Templates make conformant writes easier. Validators can reject violations of the constraints they encode. They cannot make every wrong value impossible. When content is mirrored into Notion its database properties preserve the same entry shape. Notion does not define the schema. It receives the structure from Git.

Git remains the second brain#

Git remains the second brain. The repository holds the canonical knowledge. It owns the files, history, links and schema. Notion solves a different problem. It mirrors the knowledge I need when I am away from my computer. This gives me access on a phone without moving the source of truth.

This clarifies the relationship between The agent native home and The next sessions. Files still beat databases for canonical agent memory. Notion is the sync surface. Git is the brain.

OKF still matters as an export boundary. The Git repository can produce a plain bundle that any tool can inspect. Notion can consume that structure without becoming canonical. A future interface can do the same.

The sync layer can change. The second brain stays in Git.

The architecture I would build now#

If I were starting a second brain today I would make seven rules essential.

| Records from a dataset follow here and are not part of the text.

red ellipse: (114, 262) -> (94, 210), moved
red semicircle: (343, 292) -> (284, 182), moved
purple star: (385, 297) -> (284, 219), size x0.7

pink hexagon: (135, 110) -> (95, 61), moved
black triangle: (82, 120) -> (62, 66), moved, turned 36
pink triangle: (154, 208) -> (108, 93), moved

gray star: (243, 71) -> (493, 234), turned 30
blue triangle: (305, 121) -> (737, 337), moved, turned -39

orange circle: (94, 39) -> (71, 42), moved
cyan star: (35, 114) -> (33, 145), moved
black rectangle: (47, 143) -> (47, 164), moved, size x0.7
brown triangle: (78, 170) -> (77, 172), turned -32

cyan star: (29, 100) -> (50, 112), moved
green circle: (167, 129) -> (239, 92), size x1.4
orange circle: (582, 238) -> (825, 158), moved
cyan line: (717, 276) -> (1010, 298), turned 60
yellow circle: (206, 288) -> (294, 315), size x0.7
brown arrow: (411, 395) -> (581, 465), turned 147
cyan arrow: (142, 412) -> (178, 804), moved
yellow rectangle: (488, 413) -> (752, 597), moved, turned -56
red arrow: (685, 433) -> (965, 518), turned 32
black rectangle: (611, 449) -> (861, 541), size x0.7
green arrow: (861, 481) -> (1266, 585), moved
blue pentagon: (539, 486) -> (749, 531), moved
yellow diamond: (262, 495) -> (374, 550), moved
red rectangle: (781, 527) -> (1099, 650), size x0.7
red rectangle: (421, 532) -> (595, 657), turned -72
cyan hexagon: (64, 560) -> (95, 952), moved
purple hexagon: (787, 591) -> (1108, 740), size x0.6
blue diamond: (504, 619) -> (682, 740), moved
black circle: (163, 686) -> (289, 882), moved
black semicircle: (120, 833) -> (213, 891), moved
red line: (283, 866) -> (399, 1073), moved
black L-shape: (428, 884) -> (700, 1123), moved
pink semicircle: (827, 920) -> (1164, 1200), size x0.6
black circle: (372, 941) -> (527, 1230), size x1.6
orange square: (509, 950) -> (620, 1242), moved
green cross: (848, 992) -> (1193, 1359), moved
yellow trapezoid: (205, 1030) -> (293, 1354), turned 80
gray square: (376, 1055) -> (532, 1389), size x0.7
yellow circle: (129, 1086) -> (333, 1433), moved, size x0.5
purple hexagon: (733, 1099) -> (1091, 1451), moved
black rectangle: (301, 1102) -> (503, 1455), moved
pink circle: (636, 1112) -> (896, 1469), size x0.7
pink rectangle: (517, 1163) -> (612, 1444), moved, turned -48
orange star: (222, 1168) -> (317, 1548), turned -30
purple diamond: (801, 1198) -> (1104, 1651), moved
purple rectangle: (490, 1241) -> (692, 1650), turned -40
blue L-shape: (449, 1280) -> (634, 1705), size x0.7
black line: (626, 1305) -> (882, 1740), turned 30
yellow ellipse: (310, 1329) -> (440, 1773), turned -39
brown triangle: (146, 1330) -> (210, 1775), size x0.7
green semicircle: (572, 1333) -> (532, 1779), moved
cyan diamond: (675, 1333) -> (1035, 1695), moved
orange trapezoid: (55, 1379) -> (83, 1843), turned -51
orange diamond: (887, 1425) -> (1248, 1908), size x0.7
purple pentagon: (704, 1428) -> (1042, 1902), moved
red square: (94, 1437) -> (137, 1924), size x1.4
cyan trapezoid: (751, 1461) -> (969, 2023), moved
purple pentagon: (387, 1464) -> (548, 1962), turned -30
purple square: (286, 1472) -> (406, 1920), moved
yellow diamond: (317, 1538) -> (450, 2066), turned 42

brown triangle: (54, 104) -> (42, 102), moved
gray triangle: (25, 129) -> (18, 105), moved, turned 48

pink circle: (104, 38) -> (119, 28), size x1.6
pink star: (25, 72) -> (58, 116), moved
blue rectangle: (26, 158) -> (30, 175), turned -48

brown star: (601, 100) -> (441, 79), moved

  1. One concept, one canonical home. Write a resolver decision tree before the corpus is large enough to make ambiguity expensive.
  2. A tiny exchange envelope. Type, title, description, timestamp and source identity should survive every export. The internal schema can be richer.
  3. A versioned domain schema. Define required fields and enums for each document type. Define the allowed extensions too. A field with no shared meaning is decorative YAML.
  4. Shared templates at the folder level. The writer discovers the contract from the destination, not from a prompt copied six months ago.
  5. Validation in the write path. Parse the frontmatter and validate the type. Resolve the path and check the links. Reject or repair the artifact before it becomes memory.
  6. Two provenance layers. Change history records how the artifact evolved. Preserved sources and citations attached to claims record why its content deserves trust.
  7. A maintenance loop. Lint for schema drift and dead links. Find stale indexes, duplicate entities, unsupported claims and documents that still use old versions.

The model remains probabilistic where judgment is useful. The surrounding contracts can be deterministic where ambiguity is only cost.

Closing#

The durable asset is accumulated context. It is not the interface that currently holds it. Models will change. Memory products will be acquired or repriced. Some will be deprecated or rebuilt. The knowledge should outlive all of them.

OKF gets knowledge across systems. A versioned schema keeps it usable after it arrives.

Let the model think freely. Make it file predictably.